Rasulullah shallallahu ‘alaihi wa sallam bersabda,

“Barangsiapa yang bersaksi bahwa tidak ada ilah yang berhak diibadahi dengan benar selain Allah dengan ikhlas dari hatinya, maka  ia (dijamin) masuk surga.” (HR. Ibnu Hibban no. 4 dan 7, Mawaariduzh Zham’an) dan lainnya dari shahabat Mu’adz bin Jabal. dinilai shahih oleh Syaikh Al Albani di dalam Silsilah Al-Ahadits As- Shahihah ( No 2355 ).

Betapa kalimat laa ilaaha illallaah memiliki kedudukan sangat penting, yang sangat menentukan tempat tinggal seorang hamba di akhirat.
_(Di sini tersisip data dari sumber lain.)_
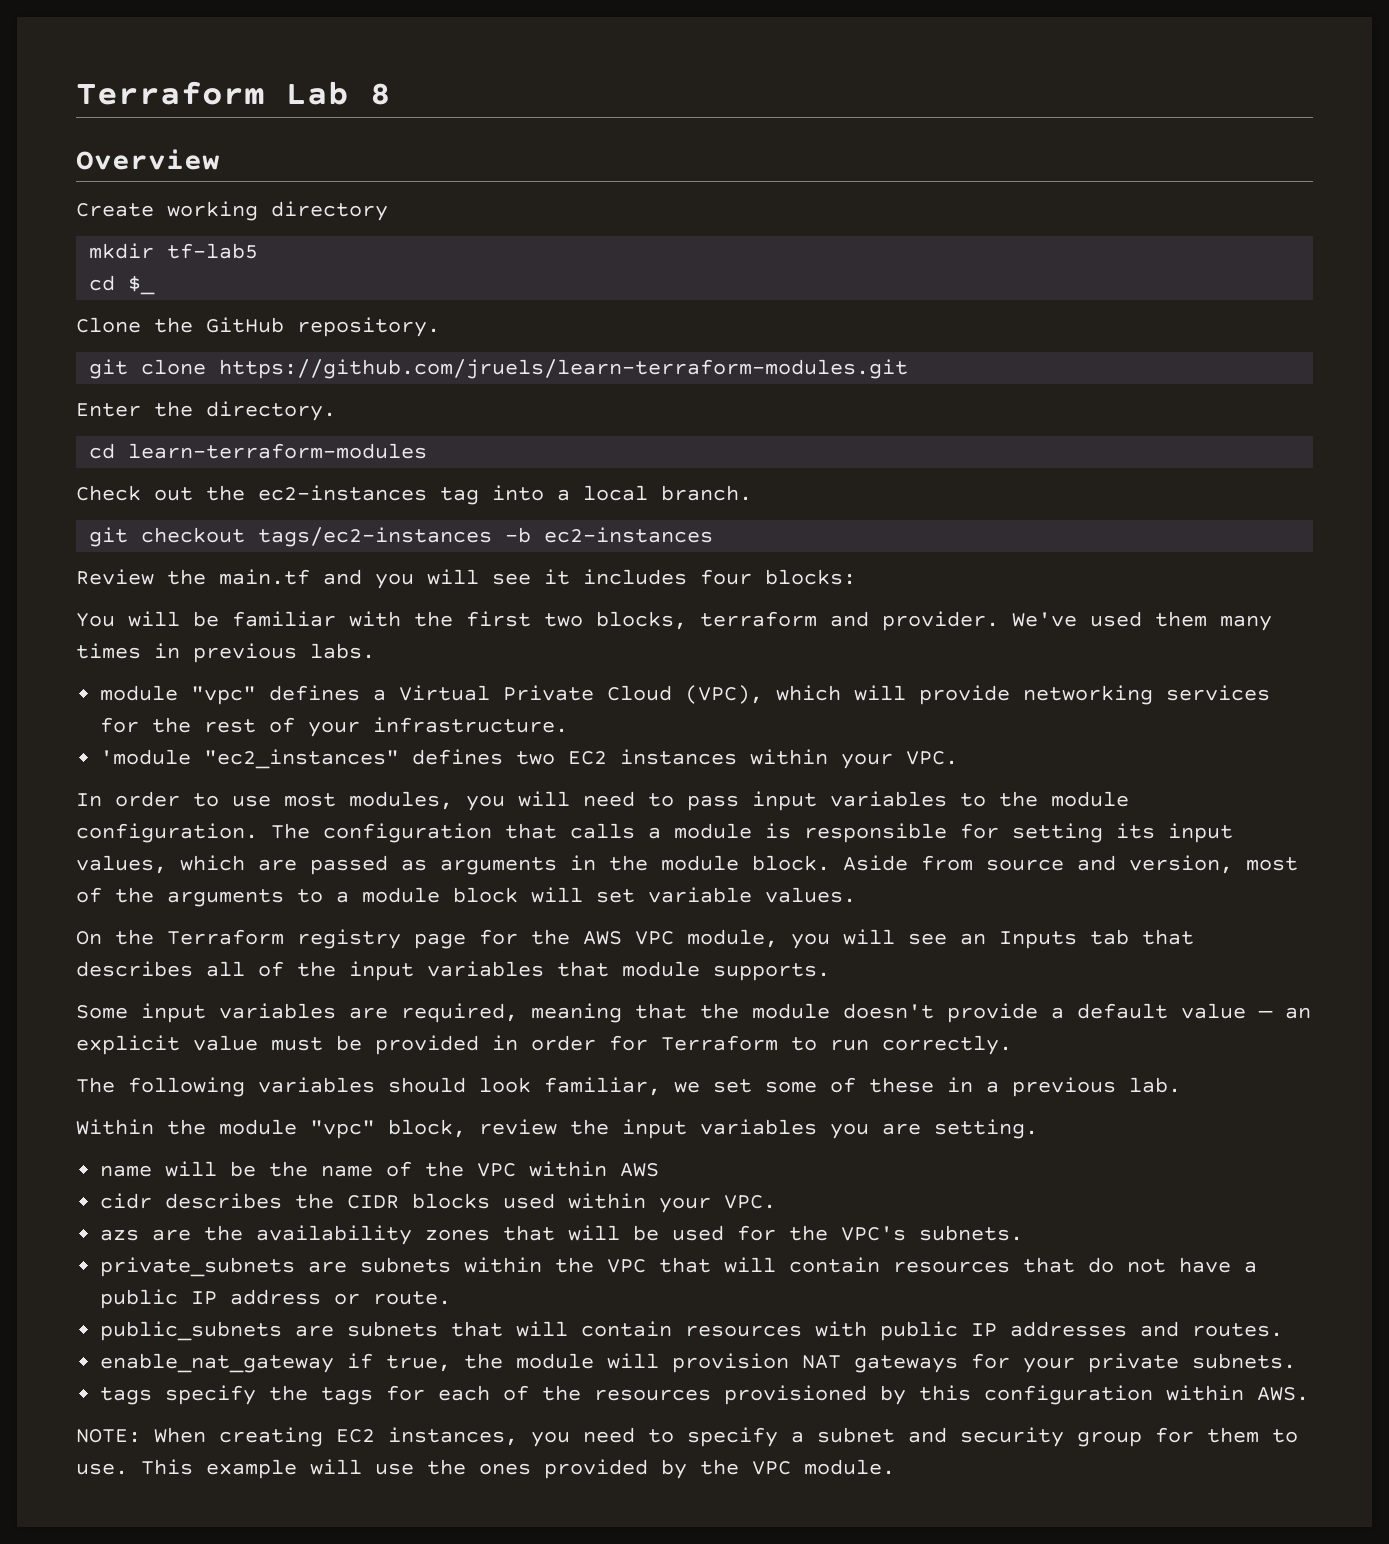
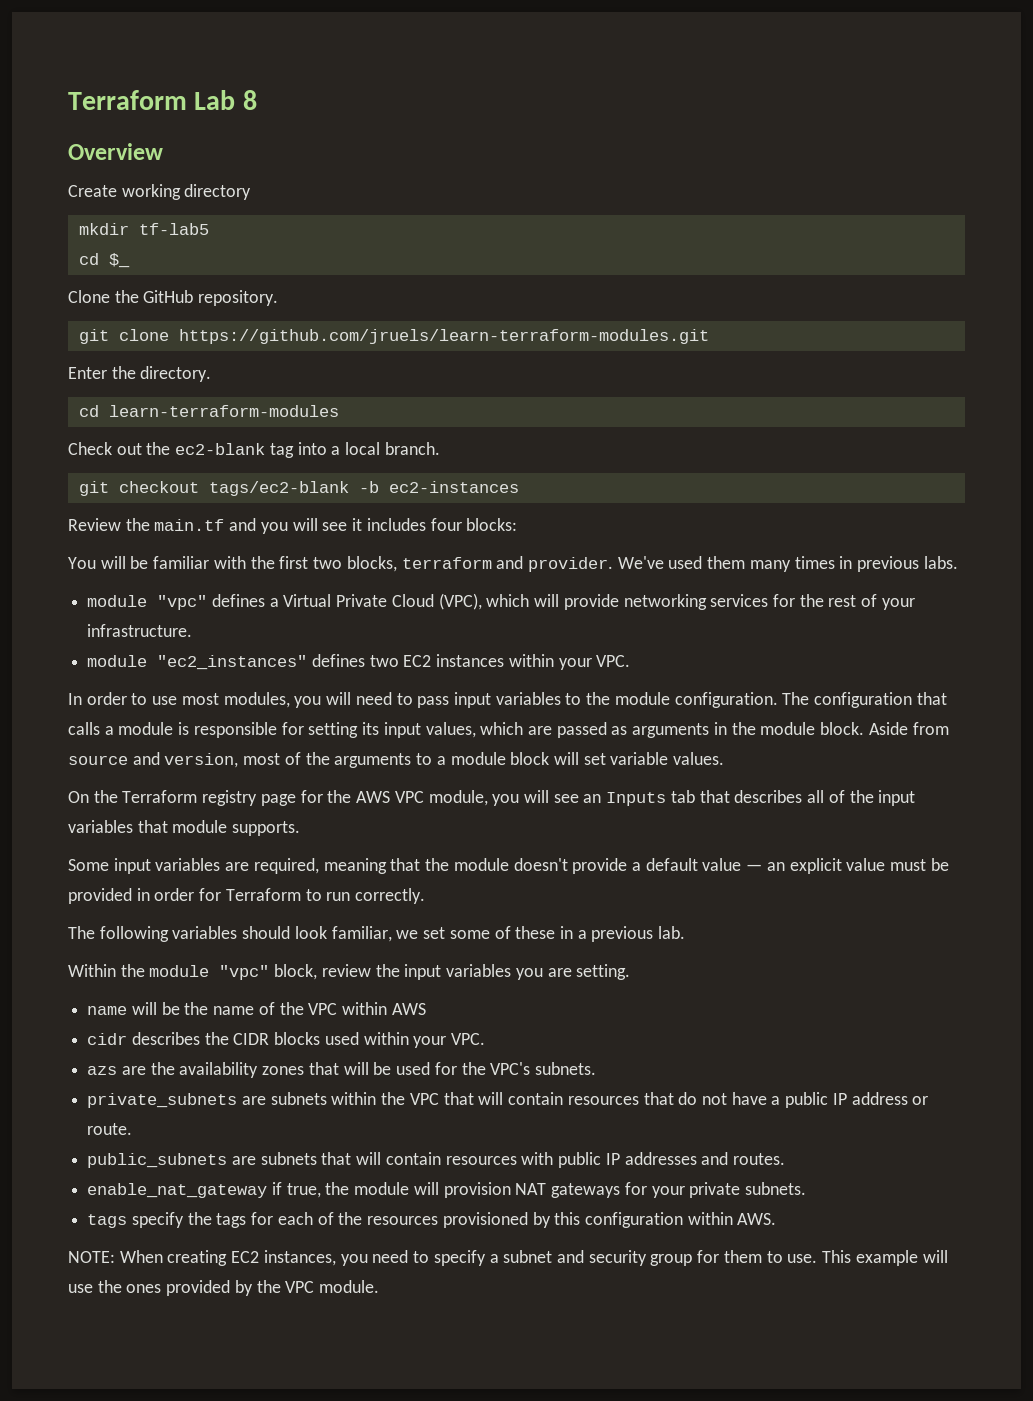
[258,485,427,501] ec2-instances -> [175,443,266,455] ec2-blank
[258,527,493,547] tags/ec2-instances -> [208,481,349,496] tags/ec2-blank
[100,749,192,765] 'module -> [87,655,148,667] module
Syaikh Abdurrahman bin Nashir As-Sa’di rahimahullah berkata,

“Barangsiapa yang merealisasikan tauhid, ditandai dengan hati yang penuh dengan iman, tauhid, ikhlas dan dibenarkan dengan amalan, dia tunduk kepada perintah-perintah Allah ‘azza wa jalla dan tidak mengotorinya dengan terus-menerus melakukan perbuatan maksiat, maka dia akan masuk surga tanpa hisab, bahkan termasuk orang-orang yang pertama memasuki dan menempatinya.” (Al-Qoulus Sadiid Fii Maqaashidit Tauhid, hlm: 28 – 29).